It’s true: Spend more than a few minutes with Lewinsky and you quickly realize she is far smarter, and funnier — often at her own expense — than she often got credit for. She is still careful, and at times circumspect, but she is a bit looser, a bit more self-assured, than she was even a few years ago.

These days, she uses her name (well, mostly) in public. She is comfortable cutting off an interview — or walking off a stage — if it goes to a place she isn’t comfortable. She is financially independent for the first time — making a living from producing, speaking and consulting fees.

And she can laugh about things she couldn’t always. Like, say, the Clintons.

When I was writing about her in 2015, Lewinsky abruptly pulled out after an artist who’d painted Bill Clinton’s portrait said in an interview that a “shadow” in his painting, owned by the National Portrait Gallery, was meant to represent the affair. She was really sorry, she said, but she just felt too exposed to go forward with the article.

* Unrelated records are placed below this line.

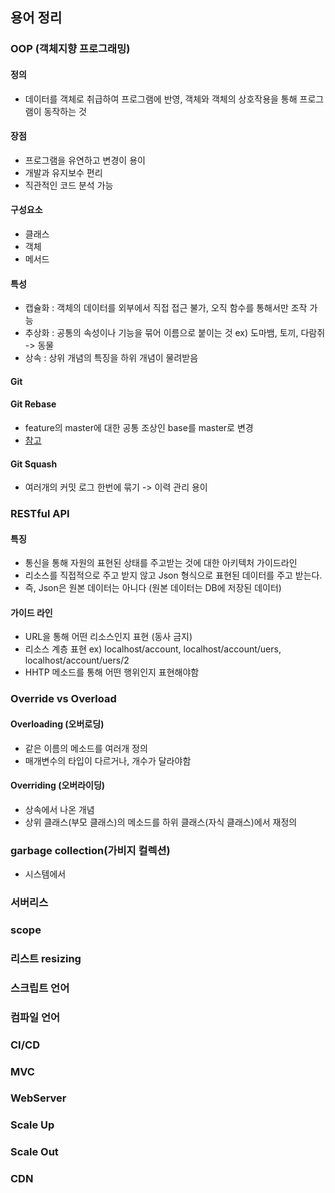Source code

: ## 용어 정리
### OOP (객체지향 프로그래밍)
#### 정의
- 데이터를 객체로 취급하여 프로그램에 반영, 객체와 객체의 상호작용을 통해 프로그램이 동작하는 것
#### 장점
- 프로그램을 유연하고 변경이 용이
- 개발과 유지보수 편리
- 직관적인 코드 분석 가능
#### 구성요소
- 클래스
- 객체
- 메서드
#### 특성
- 캡슐화 : 객체의 데이터를 외부에서 직접 접근 불가, 오직 함수를 통해서만 조작 가능
- 추상화 : 공통의 속성이나 기능을 묶어 이름으로 붙이는 것 ex) 도마뱀, 토끼, 다람쥐 -> 동물
- 상속 : 상위 개념의 특징을 하위 개념이 물려받음
#### Git
#### Git Rebase
- feature의 master에 대한 공통 조상인 base를 master로 변경
- [참고](https://velog.io/@godori/Git-Rebase)
#### Git Squash
- 여러개의 커밋 로그 한번에 묶기 -> 이력 관리 용이
### RESTful API
#### 특징
- 통신을 통해 자원의 표현된 상태를 주고받는 것에 대한 아키텍처 가이드라인
- 리소스를 직접적으로 주고 받지 않고 Json 형식으로 표현된 데이터를 주고 받는다.
- 즉, Json은 원본 데이터는 아니다 (원본 데이터는 DB에 저장된 데이터)
#### 가이드 라인
- URL을 통해 어떤 리소스인지 표현 (동사 금지)
- 리소스 계층 표현 ex) localhost/account, localhost/account/uers, localhost/account/uers/2
- HHTP 메소드를 통해 어떤 행위인지 표현해야함
### Override vs Overload
#### Overloading (오버로딩)
- 같은 이름의 메소드를 여러개 정의
- 매개변수의 타입이 다르거나, 개수가 달라야함
#### Overriding (오버라이딩)
- 상속에서 나온 개념
- 상위 클래스(부모 클래스)의 메소드를 하위 클래스(자식 클래스)에서 재정의
### garbage collection(가비지 컬렉션)
- 시스템에서 

### 서버리스
### scope
### 리스트 resizing
### 스크립트 언어
### 컴파일 언어
### CI/CD
### MVC
### WebServer
### Scale Up
### Scale Out
### CDN
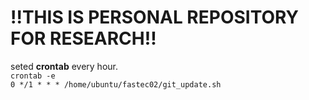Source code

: # !!THIS IS PERSONAL REPOSITORY FOR RESEARCH!!  
seted **crontab** every hour.  
`crontab -e`  
`0 */1 * * * /home/ubuntu/fastec02/git_update.sh`  
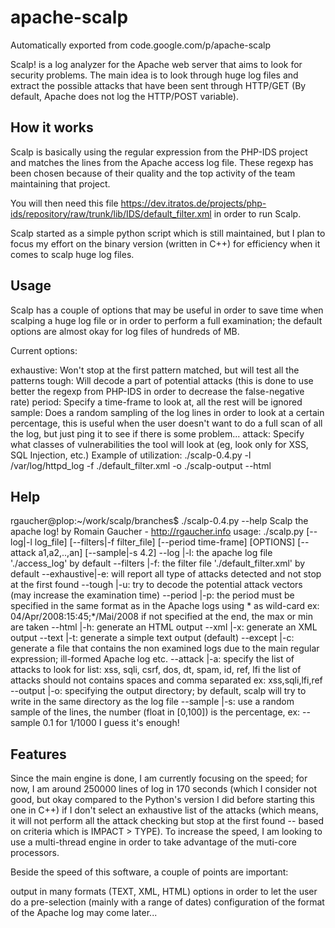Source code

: # apache-scalp
Automatically exported from code.google.com/p/apache-scalp

Scalp! is a log analyzer for the Apache web server that aims to look for security problems. The main idea is to look through huge log files and extract the possible attacks that have been sent through HTTP/GET (By default, Apache does not log the HTTP/POST variable).

## How it works
Scalp is basically using the regular expression from the PHP-IDS project and matches the lines from the Apache access log file. These regexp has been chosen because of their quality and the top activity of the team maintaining that project.

You will then need this file https://dev.itratos.de/projects/php-ids/repository/raw/trunk/lib/IDS/default_filter.xml in order to run Scalp.

Scalp started as a simple python script which is still maintained, but I plan to focus my effort on the binary version (written in C++) for efficiency when it comes to scalp huge log files.

## Usage
Scalp has a couple of options that may be useful in order to save time when scalping a huge log file or in order to perform a full examination; the default options are almost okay for log files of hundreds of MB.

Current options:

exhaustive: Won't stop at the first pattern matched, but will test all the patterns
tough: Will decode a part of potential attacks (this is done to use better the regexp from PHP-IDS in order to decrease the false-negative rate)
period: Specify a time-frame to look at, all the rest will be ignored
sample: Does a random sampling of the log lines in order to look at a certain percentage, this is useful when the user doesn't want to do a full scan of all the log, but just ping it to see if there is some problem...
attack: Specify what classes of vulnerabilities the tool will look at (eg, look only for XSS, SQL Injection, etc.)
Example of utilization:
./scalp-0.4.py -l /var/log/httpd_log -f ./default_filter.xml -o ./scalp-output --html

## Help
rgaucher@plop:~/work/scalp/branches$ ./scalp-0.4.py --help
Scalp the apache log! by Romain Gaucher - http://rgaucher.info
usage:  ./scalp.py [--log|-l log_file] [--filters|-f filter_file] [--period time-frame] [OPTIONS] [--attack a1,a2,..,an]
                   [--sample|-s 4.2]
   --log       |-l:  the apache log file './access_log' by default
   --filters   |-f:  the filter file     './default_filter.xml' by default
   --exhaustive|-e:  will report all type of attacks detected and not stop
                     at the first found
   --tough     |-u:  try to decode the potential attack vectors (may increase
                     the examination time)
   --period    |-p:  the period must be specified in the same format as in
                     the Apache logs using * as wild-card
                     ex: 04/Apr/2008:15:45;*/Mai/2008
                     if not specified at the end, the max or min are taken
   --html      |-h:  generate an HTML output
   --xml       |-x:  generate an XML output
   --text      |-t:  generate a simple text output (default)
   --except    |-c:  generate a file that contains the non examined logs due to the
                     main regular expression; ill-formed Apache log etc.
   --attack    |-a:  specify the list of attacks to look for
                     list: xss, sqli, csrf, dos, dt, spam, id, ref, lfi
                     the list of attacks should not contains spaces and comma separated
                     ex: xss,sqli,lfi,ref
   --output    |-o:  specifying the output directory; by default, scalp will try to write
                     in the same directory as the log file
   --sample    |-s:  use a random sample of the lines, the number (float in [0,100]) is
                     the percentage, ex: --sample 0.1 for 1/1000
I guess it's enough!

## Features
Since the main engine is done, I am currently focusing on the speed; for now, I am around 250000 lines of log in 170 seconds (which I consider not good, but okay compared to the Python's version I did before starting this one in C++) if I don't select an exhaustive list of the attacks (which means, it will not perform all the attack checking but stop at the first found -- based on criteria which is IMPACT > TYPE). To increase the speed, I am looking to use a multi-thread engine in order to take advantage of the muti-core processors.

Beside the speed of this software, a couple of points are important:

output in many formats (TEXT, XML, HTML)
options in order to let the user do a pre-selection (mainly with a range of dates)
configuration of the format of the Apache log may come later...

She eventually changed her mind.

But on a recent afternoon, when we walked into a production studio for a meeting and were confronted with three giant posters bearing Hillary Clinton’s face — ads for the Hulu documentary, “Hillary” — she just chuckled. “Well, that’s funny,” she said.

“It just doesn’t impact me the same way, you know?” she said later, when I asked how it affects her to see the Clintons in the news. “They don’t loom nearly as large as they did for two decades in my life.”